▶ _DATASET ENTRIES_:
━━━━━━━━━━━━━━━━━━━━━━━━━━━━━━
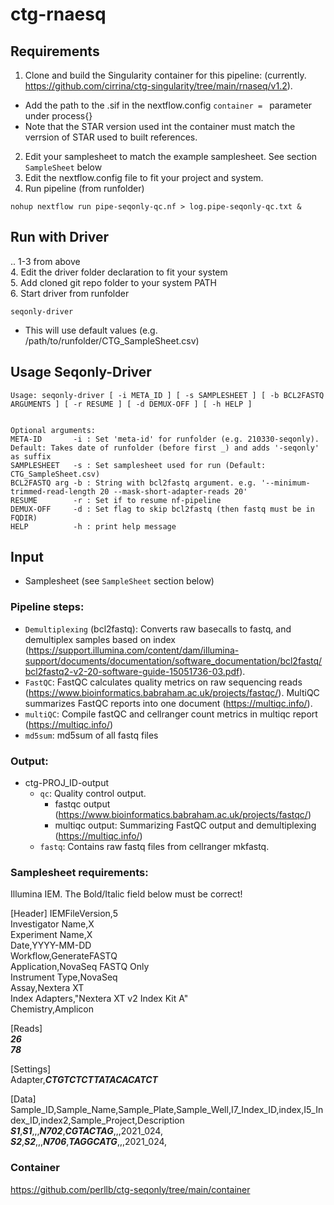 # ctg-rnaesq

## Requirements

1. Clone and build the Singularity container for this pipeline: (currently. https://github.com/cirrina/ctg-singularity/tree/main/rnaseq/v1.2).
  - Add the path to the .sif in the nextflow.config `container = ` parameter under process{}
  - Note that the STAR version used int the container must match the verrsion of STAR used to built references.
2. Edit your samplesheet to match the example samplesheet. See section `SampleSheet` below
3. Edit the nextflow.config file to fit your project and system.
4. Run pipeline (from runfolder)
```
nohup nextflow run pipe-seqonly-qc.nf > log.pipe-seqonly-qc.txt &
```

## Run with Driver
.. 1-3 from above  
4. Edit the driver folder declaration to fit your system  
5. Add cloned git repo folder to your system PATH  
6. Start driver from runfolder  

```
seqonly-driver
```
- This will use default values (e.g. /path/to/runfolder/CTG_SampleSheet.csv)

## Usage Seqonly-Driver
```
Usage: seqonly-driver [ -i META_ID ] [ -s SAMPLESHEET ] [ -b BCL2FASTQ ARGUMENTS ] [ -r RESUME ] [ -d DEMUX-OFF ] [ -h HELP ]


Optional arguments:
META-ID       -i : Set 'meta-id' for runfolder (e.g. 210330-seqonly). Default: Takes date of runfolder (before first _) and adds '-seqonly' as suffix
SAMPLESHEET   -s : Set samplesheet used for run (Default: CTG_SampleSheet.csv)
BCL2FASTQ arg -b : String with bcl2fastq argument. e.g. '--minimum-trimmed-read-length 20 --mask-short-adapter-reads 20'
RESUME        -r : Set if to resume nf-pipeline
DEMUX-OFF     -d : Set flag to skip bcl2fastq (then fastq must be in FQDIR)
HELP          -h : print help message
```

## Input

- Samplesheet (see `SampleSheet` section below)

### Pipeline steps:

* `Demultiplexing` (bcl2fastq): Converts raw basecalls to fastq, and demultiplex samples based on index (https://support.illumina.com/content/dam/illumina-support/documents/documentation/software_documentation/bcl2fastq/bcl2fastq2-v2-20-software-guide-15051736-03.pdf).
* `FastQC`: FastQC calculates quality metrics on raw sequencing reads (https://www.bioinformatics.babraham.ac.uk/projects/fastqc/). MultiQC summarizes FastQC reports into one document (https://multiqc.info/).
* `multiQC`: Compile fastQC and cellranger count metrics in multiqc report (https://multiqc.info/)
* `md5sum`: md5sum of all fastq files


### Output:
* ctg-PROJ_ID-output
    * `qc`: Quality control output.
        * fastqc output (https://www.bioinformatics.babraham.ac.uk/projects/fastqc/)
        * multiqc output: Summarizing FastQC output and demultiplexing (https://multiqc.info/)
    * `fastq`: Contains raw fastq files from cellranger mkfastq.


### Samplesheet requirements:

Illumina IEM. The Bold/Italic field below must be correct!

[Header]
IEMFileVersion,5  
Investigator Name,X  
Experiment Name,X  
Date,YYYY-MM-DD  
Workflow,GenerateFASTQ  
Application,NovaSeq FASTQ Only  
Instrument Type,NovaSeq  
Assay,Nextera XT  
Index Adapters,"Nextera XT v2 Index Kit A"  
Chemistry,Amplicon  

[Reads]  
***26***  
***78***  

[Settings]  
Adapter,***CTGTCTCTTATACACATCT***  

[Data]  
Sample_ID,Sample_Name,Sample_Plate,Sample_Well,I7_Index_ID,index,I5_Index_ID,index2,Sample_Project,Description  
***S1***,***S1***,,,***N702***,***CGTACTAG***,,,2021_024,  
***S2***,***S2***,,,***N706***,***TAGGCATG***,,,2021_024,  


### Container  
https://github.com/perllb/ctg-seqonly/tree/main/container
━━━━━━━━━━━━━━━━━━━━━━━━━━━━━━
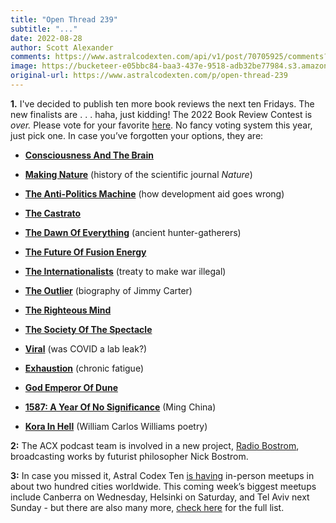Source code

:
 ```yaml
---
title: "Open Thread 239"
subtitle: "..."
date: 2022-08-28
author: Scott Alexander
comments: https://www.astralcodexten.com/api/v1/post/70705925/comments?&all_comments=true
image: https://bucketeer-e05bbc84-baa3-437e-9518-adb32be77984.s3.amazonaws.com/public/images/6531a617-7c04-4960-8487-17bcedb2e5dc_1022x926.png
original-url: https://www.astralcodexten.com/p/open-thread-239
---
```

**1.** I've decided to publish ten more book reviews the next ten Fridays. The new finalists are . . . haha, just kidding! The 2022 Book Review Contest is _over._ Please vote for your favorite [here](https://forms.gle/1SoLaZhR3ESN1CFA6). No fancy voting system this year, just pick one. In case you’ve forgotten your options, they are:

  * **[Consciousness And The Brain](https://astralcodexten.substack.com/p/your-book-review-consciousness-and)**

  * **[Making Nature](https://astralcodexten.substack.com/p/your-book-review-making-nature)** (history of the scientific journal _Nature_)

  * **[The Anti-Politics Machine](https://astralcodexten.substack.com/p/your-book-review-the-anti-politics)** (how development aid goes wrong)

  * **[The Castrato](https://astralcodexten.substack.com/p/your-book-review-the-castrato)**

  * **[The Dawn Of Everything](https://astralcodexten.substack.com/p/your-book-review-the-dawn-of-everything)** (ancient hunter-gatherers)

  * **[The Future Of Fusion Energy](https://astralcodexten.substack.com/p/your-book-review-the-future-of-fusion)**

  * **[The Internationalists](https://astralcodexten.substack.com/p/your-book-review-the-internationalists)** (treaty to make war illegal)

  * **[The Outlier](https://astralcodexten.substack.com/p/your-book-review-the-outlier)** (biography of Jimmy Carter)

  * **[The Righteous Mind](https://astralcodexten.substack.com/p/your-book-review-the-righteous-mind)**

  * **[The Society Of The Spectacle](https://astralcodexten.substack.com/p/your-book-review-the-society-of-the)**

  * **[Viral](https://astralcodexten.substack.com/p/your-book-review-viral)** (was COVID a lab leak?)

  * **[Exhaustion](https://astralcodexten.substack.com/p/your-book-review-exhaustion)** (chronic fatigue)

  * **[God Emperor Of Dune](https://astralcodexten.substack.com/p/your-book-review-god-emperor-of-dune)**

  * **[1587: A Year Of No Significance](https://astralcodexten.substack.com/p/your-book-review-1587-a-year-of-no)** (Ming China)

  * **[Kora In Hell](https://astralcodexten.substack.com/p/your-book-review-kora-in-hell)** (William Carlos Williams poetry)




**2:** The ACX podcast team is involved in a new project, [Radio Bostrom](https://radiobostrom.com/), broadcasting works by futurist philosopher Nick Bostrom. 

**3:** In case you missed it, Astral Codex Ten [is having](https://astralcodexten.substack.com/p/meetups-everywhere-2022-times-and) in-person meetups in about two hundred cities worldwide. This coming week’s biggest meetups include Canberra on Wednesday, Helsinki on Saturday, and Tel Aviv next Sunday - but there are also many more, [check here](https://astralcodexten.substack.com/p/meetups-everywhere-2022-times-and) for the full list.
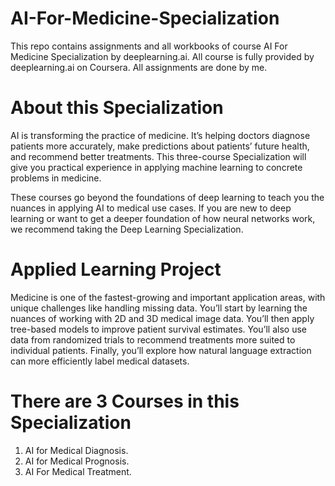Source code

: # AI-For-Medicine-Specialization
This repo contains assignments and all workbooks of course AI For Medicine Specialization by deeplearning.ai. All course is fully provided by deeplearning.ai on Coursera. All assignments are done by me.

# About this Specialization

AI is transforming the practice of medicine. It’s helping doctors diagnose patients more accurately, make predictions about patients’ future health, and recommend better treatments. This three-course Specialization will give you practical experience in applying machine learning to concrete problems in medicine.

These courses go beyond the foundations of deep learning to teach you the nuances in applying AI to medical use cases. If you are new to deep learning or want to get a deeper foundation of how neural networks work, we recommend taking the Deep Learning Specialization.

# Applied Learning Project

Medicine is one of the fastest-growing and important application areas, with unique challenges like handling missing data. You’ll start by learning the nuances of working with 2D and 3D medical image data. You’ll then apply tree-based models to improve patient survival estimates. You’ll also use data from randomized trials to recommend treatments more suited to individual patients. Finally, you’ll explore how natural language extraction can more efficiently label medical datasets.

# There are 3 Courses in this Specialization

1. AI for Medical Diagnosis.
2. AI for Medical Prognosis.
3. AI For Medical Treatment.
━━━━━━━━━━━━━━━━━━━━━━━━━━━━━━
▶ _WORK TO COMPLETE_: Retype exactly the lines of the data above that fall between the line with "### Container" and the line with "https://github.com/perllb/ctg-seqonly/tree/main/container", inclusive, and add nothing.

▶ _REPLY TO THE EXERCISE_:
### Container  
https://github.com/perllb/ctg-seqonly/tree/main/container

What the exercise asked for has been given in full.